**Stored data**

------------------------------------

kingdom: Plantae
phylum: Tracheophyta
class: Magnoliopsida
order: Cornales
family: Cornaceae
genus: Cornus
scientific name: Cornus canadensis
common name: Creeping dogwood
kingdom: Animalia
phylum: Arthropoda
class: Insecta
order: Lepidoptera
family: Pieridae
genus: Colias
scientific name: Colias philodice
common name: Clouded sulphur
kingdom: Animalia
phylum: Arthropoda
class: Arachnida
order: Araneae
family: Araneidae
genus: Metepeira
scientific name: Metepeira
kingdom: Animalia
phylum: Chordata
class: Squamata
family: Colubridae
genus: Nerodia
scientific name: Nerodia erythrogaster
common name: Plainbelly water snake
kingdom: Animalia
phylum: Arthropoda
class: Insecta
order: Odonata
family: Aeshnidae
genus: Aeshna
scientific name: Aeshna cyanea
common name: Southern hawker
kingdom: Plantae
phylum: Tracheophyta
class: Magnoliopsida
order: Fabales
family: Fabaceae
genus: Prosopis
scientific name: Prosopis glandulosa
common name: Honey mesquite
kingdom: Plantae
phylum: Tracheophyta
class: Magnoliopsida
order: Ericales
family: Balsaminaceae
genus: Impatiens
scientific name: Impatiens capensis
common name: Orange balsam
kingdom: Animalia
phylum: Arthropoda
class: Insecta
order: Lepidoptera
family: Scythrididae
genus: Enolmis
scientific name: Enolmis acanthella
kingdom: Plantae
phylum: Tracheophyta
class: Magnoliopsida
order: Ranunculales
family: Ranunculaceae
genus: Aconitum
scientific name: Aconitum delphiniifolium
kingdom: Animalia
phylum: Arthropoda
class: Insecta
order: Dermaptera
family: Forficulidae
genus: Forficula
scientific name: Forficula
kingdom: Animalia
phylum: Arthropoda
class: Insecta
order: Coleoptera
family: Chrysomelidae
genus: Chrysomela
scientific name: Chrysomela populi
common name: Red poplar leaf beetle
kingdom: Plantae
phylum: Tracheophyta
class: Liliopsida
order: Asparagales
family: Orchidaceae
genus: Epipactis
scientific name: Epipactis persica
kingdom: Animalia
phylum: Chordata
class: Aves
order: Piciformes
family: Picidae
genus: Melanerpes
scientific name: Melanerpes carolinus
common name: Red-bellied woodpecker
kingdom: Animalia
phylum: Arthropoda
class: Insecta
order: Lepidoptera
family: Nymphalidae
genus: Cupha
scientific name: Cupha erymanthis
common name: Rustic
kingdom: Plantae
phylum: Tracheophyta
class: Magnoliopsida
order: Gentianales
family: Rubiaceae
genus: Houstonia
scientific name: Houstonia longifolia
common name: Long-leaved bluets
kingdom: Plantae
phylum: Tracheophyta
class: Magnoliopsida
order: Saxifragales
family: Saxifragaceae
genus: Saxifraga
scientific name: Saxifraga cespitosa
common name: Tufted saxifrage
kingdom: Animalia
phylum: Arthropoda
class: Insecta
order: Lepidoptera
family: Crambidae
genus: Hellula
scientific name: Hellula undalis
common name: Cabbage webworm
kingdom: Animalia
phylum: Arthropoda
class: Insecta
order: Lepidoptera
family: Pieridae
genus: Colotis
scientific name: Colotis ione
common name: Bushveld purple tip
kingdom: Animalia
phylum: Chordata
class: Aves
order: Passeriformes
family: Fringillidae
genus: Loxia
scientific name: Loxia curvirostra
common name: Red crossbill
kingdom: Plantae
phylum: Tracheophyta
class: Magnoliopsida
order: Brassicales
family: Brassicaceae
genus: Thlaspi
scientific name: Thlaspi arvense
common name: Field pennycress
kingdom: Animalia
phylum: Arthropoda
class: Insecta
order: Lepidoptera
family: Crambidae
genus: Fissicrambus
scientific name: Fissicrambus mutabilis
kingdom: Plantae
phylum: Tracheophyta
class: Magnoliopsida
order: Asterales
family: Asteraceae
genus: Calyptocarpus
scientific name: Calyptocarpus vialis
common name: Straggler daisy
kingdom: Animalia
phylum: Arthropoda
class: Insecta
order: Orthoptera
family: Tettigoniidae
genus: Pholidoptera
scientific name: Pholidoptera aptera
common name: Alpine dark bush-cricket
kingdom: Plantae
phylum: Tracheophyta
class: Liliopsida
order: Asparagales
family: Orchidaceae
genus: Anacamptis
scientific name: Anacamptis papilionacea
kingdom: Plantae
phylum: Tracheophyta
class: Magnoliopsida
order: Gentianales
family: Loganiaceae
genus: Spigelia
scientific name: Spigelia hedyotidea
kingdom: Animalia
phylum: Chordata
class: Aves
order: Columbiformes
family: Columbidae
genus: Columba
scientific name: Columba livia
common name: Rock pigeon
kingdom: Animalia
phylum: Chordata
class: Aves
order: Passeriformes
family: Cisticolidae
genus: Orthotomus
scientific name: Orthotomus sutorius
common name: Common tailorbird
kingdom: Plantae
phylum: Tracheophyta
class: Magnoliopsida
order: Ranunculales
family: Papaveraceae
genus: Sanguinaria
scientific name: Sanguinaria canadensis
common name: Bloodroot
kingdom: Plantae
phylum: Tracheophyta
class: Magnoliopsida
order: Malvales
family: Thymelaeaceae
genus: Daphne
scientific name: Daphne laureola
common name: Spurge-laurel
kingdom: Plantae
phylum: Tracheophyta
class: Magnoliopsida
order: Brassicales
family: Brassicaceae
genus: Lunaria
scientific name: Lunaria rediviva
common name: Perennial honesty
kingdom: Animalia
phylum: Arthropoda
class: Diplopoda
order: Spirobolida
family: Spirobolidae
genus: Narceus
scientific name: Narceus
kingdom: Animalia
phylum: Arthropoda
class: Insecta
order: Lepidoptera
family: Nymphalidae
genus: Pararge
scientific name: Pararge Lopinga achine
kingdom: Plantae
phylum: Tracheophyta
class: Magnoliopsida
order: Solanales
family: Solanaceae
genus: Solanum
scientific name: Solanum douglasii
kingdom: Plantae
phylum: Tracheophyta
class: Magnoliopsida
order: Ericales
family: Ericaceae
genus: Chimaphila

------------------------------------

**REQUEST**
Starting at the line that contains "genus: Orthotomus" and ending with the line that contains "scientific name: Narceus", convert those lines into a JSON list of strings with one string per line. Leave out any blank lines.

**RIGHT ANSWER**
[
  "genus: Orthotomus",
  "scientific name: Orthotomus sutorius",
  "common name: Common tailorbird",
  "kingdom: Plantae",
  "phylum: Tracheophyta",
  "class: Magnoliopsida",
  "order: Ranunculales",
  "family: Papaveraceae",
  "genus: Sanguinaria",
  "scientific name: Sanguinaria canadensis",
  "common name: Bloodroot",
  "kingdom: Plantae",
  "phylum: Tracheophyta",
  "class: Magnoliopsida",
  "order: Malvales",
  "family: Thymelaeaceae",
  "genus: Daphne",
  "scientific name: Daphne laureola",
  "common name: Spurge-laurel",
  "kingdom: Plantae",
  "phylum: Tracheophyta",
  "class: Magnoliopsida",
  "order: Brassicales",
  "family: Brassicaceae",
  "genus: Lunaria",
  "scientific name: Lunaria rediviva",
  "common name: Perennial honesty",
  "kingdom: Animalia",
  "phylum: Arthropoda",
  "class: Diplopoda",
  "order: Spirobolida",
  "family: Spirobolidae",
  "genus: Narceus",
  "scientific name: Narceus"
]